Linking Sequence and Structure
with Function

UCSF
The California Institute for Quantitative Biomedical Research (QB3)
1700 4th Street, 5th Floor
San Francisco, CA 94134


Holly Atkinson
Graduate Student
Program in Biological and Medical Informatics

Research Summary

My research focus is the integration of structure and sequence information in phylogenomic methods for exploring the structure-function relationship in enzymes and other types of proteins. I am a graduate student in the Babbitt Group.

Glutathione transferases (GSTs) are ubiquitous scavengers of toxic electrophilic compounds that fall, structurally and functionally, within the thioredoxin fold suprafamily.

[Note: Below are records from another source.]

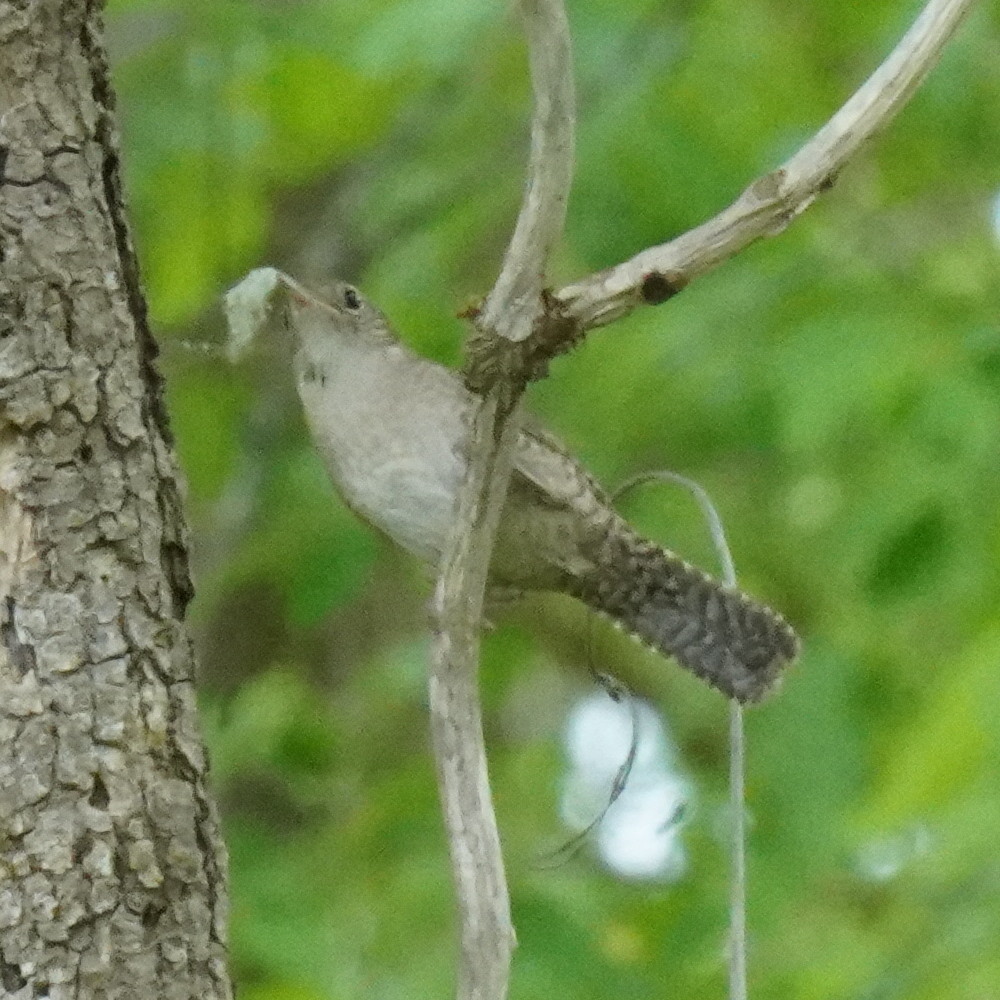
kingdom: Animalia
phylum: Chordata
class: Aves
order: Passeriformes
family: Troglodytidae
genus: Troglodytes
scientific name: Troglodytes aedon
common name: House wren
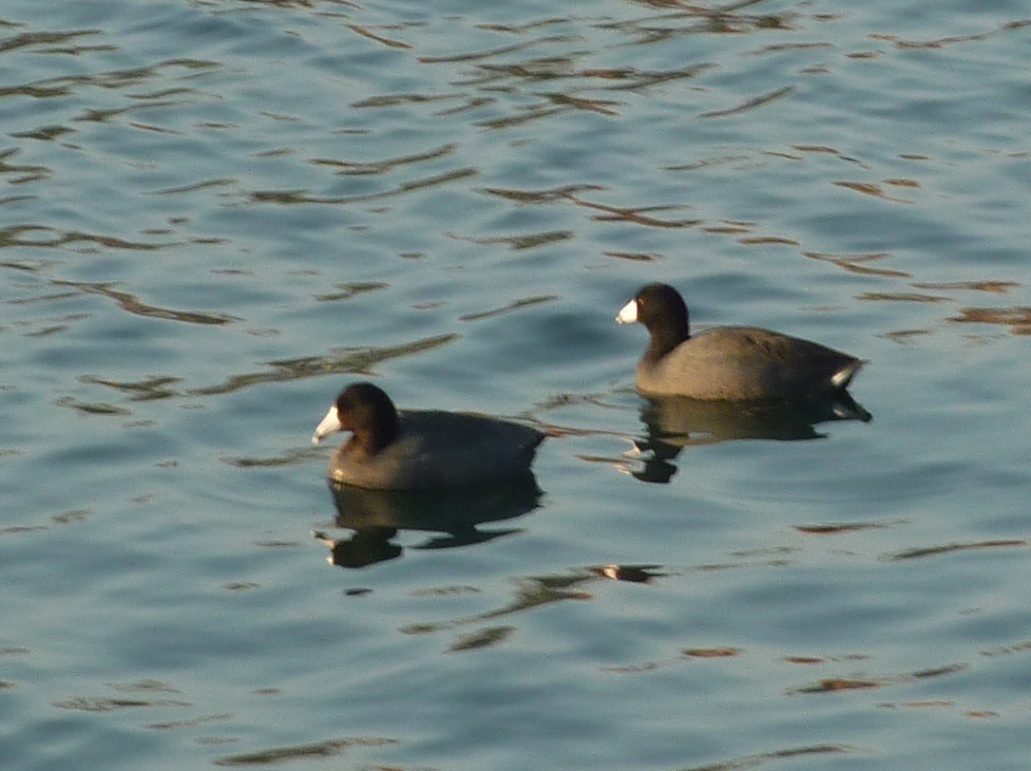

I am working on identifying and explaining how modular substructures in GSTs enable a broad spectrum of catalytic activity through the explicit linkage of chemical capabilities to structural features. These structure-function units can be observed at the level of quaternary structure changes and gross domain rearrangements differentiating superfamilies and fundamental catalytic reactions, as well as in the residue substitutions leading to differing GST specificity profiles. I hope to demonstrate why the thioredoxin fold is so successful by showing how key structural changes allow these proteins to occupy distinct functional niches.

Additional information on my research is available on my personal website.

Background

I was born and bred in Seattle, Washington, and naturally ended up at the U. of Washington for my undergrad degree in Cell and Molecular Biology, completed in 2003. I am a big fan of animals, Cafe du Nord, and David Foster Wallace.